THIRD NIGHT: AS PAPYRUS BURNS
AT THE well’s bottom, Yirmiyahu lay without waking, his body racked with cold and dryness. In the city above, the walking corpses fed and felt no remorse for the cries or the panic of the living. This was a night of the dead, in a city of the dead. He knew it, he knew it. Hoshekh. Surely God had left the city, fled the People who’d forsaken her, left them to lie in their hoshekh, lost and faithless. Surely everything above him was dead. In this well, in this clammy dark, he couldn’t know if there were any breathing people yet above him. If he were to cry out now, would the guards hear—and ignore—him, or would only the dead hear the cries of God’s navi? He couldn’t know.
To wake fully would be unbearable. Yet what dream or words out of the past could aid him in this moment? His mind fled through memories that were recent but held no comfort.
Zedekiah had held the scroll in his own hands and let it burn. The fire licked and chewed at the edges as he unrolled it slowly over the candle he’d brought to Yirmiyahu’s cell. Letting the flame spread a shadow of crackling darkness across the tiny lines of black text.
It took three men to restrain Yirmiyahu. He screamed and kicked, throwing his torso from side to side as though to wrench his arms loose of their bindings by brute strength, like Samson of old, whom no cords could restrain unless he’d first been held and gentled in a woman’s arms.

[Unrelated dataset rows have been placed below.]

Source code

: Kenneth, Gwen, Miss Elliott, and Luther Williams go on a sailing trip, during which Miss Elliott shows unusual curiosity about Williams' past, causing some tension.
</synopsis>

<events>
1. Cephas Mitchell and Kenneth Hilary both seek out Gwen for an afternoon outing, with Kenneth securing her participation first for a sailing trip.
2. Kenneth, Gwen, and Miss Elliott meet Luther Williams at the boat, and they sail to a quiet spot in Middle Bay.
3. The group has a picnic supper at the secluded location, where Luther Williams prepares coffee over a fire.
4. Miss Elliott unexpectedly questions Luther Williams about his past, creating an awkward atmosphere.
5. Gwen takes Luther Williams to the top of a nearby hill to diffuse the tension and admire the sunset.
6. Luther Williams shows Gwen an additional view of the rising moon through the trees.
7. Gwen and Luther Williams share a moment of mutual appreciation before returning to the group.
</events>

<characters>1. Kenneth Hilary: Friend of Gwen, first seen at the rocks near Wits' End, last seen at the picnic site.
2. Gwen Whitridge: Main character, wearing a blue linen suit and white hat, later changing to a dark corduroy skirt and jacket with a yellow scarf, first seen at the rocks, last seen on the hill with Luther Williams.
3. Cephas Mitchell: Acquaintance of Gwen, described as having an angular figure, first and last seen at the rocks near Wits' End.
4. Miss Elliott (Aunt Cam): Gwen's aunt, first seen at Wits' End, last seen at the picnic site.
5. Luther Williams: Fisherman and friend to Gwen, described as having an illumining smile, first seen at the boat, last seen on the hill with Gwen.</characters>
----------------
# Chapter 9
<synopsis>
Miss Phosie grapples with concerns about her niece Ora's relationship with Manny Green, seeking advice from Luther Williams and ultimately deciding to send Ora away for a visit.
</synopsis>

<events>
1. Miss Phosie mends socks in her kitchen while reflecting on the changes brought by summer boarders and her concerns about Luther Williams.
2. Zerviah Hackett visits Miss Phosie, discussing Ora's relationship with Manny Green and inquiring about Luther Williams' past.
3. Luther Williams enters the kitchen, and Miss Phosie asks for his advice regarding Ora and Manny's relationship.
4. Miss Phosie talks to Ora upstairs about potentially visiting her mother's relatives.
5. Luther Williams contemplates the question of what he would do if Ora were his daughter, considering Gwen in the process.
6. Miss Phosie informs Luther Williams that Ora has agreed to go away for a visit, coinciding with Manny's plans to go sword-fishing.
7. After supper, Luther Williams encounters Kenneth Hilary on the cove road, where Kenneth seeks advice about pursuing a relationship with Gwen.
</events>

Yirmiyahu threw back his head and howled; still the men held him. Still the little scroll burned; the young king unrolled it a little at a time, watching the slow creep of the flames, inexorable and destructive as pestilence. In desperation, the prophet turned his head and seized on the throat of one of the guards, biting, digging in hard with his teeth, his mouth filling with the taste and scent of human blood; the guard cried out shrilly, and in a moment the others had torn Yirmiyahu loose and cast him to the earthen floor. A sandaled foot slammed down between his shoulder blades, holding him still. He growled and spat; a guard shoved the butt of a spear into the back of hi
s head.
Then he lay still, his eyes open, the room unsteady to his gaze. In a kind of stupor, he watched the king feed Baruch’s scroll to the flame, one column of ink at a time. The fire’s hunger was too hot now for the candle’s thin wick; the flame was too high. The candle melted even as Yirmiyahu watched, wax streaming down its sides. It shortened and shrank even as the flames fed upon the scroll, for fire is the only one of God’s creatures that eventually grows thinner and smaller the more it devours.
In the end Zedekiah flicked his fingers, dropping the last crinkling bit of ash onto the earthen floor. Yirmiyahu watched a few flakes of ash drift on the air.
The earth was cool against his cheek.
Sandaled feet stepped into his vision—fine sandals, studded with tiny gems, so that they startled the eyes. He stared dully, hearing the king’s voice above him.
“I want you to make me a vow, Yirmiyahu. I want you to vow you will never again make such a scroll. On pain of death—not for you but for the scribe you hire.”
Without lifting his head, Yirmiyahu wetted his lips and spat on the sandaled feet. Then the hard weight of a spear slammed into the back of his head again, and he fell off the floor and into a dark place.
Baruch had tried to warn him. Scrolls, those children of God’s lips and men’s hands, were as fragile as the children of women’s bodies. They might be devoured as easily, lost as easily, forgotten as easily. If a people could forget the pain in the eyes of children, they could forget God. And if a people could forget God, they could forget the words she gave. If they could forget the words she gave, they could forget the pain in the eyes of children.